After hearing mostly Bach and Schubert over the past couple of days, the opening bars of Khachaturian’s Sonata-Fantasy (the set piece for the second round of the Khachaturian Cello Competition), followed by Mon-Puo Lee’s performance of Brahms’ F major cello sonata, today felt like an epic shift in mood and energy.
Each subsequent performer on the first day of the second round (see the seven semi-finalists listed in this post), chose Beethoven’s A Major cello sonata – the first movement of which sounded on a first listen like a punishing series of declamatory statements. I shudder to think what the actual score looks like – must have a look before the tomorrow’s performers take to the stage.
I’m new to the sonata and haven’t quite figured it out yet. It’s a demanding play for any of the soloists, so too for the accompanists. The Khachaturian Sonata-Fantasy for unaccompanied cello is jam-packed with heartfelt and spirited evocations and requires enormous stamina and resilience. I’ve heard it come alive in some performances and drag a little in others. A tricky work.

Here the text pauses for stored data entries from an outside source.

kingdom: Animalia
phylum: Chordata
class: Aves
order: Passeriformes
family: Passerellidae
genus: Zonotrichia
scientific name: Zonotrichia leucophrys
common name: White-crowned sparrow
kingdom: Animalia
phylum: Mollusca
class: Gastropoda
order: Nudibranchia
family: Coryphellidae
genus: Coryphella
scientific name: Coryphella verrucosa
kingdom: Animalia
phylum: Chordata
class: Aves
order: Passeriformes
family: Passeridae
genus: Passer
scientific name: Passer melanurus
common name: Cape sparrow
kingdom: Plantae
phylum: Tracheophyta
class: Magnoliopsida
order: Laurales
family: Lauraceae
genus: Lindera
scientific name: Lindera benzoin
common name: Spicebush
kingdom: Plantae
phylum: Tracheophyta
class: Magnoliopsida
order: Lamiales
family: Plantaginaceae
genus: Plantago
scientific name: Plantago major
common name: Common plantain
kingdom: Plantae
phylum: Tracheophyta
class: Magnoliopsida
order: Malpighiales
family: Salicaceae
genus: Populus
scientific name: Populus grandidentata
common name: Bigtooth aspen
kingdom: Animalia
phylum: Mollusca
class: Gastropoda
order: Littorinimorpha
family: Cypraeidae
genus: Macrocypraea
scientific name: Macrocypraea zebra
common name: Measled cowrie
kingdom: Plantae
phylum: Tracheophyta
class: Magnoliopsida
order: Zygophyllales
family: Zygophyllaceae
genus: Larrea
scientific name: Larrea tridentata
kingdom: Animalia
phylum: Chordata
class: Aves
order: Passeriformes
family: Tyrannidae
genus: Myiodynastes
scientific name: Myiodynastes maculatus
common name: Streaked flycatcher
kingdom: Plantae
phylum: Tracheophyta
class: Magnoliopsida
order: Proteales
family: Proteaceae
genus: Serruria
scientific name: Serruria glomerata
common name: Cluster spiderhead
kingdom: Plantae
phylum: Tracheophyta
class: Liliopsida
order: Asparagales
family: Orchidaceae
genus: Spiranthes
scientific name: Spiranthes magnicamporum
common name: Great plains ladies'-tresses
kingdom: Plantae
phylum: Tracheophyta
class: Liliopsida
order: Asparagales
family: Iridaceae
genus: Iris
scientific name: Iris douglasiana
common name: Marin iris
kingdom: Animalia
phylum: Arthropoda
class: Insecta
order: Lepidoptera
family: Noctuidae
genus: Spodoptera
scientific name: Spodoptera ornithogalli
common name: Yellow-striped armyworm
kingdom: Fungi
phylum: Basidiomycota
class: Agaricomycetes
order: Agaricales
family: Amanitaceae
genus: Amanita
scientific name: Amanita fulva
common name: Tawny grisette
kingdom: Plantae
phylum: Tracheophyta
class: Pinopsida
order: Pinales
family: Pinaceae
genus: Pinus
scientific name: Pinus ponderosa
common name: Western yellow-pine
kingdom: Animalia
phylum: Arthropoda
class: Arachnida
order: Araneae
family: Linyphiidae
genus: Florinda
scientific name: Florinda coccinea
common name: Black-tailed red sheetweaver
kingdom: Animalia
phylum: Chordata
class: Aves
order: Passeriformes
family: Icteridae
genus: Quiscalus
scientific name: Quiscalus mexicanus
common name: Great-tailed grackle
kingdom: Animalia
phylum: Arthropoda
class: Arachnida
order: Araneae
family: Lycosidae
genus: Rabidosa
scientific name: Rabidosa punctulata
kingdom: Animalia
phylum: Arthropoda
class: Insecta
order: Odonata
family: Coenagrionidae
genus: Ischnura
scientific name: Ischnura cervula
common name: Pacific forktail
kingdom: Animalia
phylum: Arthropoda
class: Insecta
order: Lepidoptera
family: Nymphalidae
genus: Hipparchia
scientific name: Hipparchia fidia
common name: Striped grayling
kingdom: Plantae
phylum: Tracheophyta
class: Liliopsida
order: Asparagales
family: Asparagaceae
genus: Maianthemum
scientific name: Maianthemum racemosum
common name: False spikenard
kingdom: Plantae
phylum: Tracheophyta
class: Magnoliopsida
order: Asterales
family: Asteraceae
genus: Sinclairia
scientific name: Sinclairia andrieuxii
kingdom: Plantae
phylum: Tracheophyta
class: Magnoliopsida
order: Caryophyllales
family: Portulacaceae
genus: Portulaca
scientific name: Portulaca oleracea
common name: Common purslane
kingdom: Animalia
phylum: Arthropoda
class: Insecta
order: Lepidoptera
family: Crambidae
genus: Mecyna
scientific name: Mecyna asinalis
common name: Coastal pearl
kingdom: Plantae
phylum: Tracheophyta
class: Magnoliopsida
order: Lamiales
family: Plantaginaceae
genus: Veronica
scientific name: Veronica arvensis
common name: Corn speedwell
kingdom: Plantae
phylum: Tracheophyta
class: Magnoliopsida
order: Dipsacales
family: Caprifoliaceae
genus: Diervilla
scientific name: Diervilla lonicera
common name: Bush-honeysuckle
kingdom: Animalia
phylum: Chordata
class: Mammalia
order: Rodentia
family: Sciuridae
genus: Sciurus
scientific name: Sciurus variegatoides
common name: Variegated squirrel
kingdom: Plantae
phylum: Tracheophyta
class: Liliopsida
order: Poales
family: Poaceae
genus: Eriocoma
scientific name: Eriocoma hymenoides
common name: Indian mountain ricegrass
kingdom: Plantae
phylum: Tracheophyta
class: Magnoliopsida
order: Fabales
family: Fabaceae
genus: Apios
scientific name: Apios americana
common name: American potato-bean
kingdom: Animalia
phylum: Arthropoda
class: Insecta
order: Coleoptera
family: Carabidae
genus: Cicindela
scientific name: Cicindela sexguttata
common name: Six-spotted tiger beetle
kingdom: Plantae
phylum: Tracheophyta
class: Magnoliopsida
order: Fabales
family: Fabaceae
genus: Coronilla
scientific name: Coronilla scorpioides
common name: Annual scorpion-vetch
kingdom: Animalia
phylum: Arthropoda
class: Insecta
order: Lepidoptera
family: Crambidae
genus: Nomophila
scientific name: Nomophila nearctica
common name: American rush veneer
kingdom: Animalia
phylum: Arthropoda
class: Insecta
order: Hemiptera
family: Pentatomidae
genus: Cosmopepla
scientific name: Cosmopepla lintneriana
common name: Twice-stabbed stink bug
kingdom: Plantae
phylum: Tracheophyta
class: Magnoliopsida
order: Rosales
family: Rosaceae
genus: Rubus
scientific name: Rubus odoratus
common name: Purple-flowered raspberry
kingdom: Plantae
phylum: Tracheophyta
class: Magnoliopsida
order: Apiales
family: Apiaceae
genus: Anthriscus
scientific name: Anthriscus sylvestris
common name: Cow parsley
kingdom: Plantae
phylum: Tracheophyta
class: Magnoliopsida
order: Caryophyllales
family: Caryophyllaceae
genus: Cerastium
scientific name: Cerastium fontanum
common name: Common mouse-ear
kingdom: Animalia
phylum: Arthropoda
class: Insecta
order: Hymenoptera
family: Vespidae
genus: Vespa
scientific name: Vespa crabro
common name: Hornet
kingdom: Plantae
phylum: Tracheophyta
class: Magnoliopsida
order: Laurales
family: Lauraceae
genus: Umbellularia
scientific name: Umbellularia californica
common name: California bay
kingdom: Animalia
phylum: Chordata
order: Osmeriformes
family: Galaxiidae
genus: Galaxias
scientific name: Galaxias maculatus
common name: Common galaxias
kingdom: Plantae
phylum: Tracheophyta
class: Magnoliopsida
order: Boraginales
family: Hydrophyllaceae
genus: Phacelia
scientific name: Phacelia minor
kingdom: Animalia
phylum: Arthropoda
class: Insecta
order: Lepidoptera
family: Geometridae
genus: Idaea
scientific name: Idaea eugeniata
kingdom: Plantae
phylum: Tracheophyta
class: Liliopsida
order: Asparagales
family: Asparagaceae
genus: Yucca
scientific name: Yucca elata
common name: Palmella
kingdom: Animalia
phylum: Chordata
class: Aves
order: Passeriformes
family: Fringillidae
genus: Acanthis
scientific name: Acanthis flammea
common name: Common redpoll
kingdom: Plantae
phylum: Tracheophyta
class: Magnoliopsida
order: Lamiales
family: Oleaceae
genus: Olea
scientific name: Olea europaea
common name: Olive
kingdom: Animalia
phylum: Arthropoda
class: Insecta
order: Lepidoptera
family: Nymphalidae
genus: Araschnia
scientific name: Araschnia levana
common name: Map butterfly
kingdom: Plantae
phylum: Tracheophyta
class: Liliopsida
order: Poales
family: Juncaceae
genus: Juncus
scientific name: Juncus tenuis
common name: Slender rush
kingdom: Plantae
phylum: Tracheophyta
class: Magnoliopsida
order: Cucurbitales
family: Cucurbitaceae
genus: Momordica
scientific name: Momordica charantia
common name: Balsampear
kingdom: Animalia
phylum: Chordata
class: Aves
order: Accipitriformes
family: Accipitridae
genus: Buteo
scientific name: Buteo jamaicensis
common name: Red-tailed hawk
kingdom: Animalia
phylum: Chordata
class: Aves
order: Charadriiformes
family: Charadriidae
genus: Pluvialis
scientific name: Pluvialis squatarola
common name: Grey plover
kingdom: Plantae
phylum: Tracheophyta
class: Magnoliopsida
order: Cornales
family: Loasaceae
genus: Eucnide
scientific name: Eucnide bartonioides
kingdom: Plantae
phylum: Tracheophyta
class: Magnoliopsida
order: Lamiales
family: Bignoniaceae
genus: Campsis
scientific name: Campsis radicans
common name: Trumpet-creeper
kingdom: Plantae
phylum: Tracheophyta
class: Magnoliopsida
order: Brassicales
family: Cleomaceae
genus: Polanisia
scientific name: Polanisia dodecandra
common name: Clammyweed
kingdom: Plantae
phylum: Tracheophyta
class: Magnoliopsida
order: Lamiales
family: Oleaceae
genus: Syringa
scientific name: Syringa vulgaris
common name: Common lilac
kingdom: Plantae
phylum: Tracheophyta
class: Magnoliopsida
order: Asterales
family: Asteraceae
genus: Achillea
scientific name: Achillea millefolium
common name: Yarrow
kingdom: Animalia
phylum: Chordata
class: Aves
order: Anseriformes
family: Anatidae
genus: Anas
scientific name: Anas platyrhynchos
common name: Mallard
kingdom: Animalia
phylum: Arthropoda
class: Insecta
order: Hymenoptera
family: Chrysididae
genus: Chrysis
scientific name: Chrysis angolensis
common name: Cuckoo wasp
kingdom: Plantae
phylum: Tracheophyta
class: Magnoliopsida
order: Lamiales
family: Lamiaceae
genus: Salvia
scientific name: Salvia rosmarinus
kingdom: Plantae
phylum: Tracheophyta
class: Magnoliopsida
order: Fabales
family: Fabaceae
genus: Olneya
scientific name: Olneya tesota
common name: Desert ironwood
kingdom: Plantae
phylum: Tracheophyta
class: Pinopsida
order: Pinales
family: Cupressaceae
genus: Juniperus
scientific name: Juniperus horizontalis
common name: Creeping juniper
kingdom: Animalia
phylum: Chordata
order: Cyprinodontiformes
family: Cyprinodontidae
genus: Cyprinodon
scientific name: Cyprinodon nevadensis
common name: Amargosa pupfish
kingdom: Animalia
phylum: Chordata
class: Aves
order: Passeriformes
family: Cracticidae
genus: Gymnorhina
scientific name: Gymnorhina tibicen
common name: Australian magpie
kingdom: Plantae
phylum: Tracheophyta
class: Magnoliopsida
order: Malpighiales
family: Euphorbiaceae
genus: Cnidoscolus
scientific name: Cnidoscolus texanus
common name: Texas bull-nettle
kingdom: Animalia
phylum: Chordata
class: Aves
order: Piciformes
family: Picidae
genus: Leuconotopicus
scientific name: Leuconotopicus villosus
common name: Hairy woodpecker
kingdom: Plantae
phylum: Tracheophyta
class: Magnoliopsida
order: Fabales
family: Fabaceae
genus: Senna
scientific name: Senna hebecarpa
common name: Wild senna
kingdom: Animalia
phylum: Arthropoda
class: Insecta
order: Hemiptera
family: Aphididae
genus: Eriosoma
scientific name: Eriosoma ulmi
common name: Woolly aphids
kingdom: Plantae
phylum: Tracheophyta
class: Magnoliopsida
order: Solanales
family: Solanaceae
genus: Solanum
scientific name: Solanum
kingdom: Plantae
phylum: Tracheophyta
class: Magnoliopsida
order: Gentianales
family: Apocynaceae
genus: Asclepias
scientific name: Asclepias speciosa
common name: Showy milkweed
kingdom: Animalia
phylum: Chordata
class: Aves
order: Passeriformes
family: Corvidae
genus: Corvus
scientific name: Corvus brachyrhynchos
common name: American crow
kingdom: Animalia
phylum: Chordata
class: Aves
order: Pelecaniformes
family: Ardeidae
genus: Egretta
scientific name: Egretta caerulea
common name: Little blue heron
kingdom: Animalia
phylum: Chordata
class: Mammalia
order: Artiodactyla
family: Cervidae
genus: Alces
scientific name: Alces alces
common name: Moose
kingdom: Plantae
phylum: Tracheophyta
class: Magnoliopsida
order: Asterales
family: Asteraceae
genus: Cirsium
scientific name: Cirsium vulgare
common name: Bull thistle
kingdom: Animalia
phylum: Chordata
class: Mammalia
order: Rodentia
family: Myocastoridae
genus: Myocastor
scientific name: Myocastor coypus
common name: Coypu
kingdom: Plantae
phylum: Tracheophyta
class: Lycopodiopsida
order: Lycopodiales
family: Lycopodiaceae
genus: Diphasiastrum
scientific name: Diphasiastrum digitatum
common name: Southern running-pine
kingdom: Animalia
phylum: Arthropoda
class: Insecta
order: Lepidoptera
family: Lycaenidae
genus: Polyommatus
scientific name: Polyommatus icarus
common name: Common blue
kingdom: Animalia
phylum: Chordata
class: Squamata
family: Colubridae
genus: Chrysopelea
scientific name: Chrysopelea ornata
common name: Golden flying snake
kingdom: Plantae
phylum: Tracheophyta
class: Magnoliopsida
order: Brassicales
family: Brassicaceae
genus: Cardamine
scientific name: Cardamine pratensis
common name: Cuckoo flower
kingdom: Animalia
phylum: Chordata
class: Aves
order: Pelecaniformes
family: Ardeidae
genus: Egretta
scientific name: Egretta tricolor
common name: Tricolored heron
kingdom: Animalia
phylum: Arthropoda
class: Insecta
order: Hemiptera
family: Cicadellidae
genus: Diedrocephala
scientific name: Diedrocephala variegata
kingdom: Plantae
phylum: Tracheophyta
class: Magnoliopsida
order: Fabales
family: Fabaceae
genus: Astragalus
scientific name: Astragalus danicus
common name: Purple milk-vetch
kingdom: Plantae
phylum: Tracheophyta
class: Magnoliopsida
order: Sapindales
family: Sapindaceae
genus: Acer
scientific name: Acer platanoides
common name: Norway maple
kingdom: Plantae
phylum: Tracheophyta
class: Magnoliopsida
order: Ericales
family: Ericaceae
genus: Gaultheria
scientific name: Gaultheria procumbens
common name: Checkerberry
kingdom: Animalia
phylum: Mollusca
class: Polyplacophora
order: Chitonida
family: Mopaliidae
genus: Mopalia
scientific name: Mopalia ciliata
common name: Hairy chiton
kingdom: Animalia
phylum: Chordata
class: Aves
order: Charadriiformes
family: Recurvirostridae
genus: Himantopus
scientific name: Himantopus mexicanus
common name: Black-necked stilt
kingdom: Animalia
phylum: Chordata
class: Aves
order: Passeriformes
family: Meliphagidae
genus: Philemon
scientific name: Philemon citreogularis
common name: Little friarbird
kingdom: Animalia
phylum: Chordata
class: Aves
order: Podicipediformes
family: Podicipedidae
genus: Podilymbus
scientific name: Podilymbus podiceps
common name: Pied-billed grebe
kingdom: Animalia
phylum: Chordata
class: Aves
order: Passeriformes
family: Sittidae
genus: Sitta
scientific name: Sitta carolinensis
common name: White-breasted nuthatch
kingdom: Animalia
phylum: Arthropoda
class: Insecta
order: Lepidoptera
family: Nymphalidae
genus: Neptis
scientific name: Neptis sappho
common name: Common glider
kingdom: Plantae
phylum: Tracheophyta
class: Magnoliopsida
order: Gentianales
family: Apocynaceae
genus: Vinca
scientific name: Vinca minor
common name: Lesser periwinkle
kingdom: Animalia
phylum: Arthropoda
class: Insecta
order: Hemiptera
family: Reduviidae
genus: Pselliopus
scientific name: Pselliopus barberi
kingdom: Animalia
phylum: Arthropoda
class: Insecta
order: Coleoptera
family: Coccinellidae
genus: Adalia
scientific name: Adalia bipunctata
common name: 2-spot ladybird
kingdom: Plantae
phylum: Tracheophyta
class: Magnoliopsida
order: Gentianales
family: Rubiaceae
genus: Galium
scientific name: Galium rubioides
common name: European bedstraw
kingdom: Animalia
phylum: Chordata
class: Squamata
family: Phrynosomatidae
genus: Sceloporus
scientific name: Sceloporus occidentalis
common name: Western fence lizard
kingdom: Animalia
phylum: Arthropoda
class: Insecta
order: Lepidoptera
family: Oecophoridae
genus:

Today’s video includes some impressions from today’s performances, an expansion on the idea of there being a stark contrast experienced when you shift from an immersive experience of Bach and
What isn’t included was an observation I’ve made this week about audiences and performers, and how the perceived distance between both is as necessary for the performance experience just as its much as its regarded a barrier to newcomers to the genre. Being in the relaxed presence of so many elite professionals eager to talk about their art (ie the judges) has been a valuable experience for me.
But to include all of that in this video meant it running a little too long (odd given that I never experience that hesitation when producing the podcast). I’m hoping to save up some of those insights for a blog post later in the competition.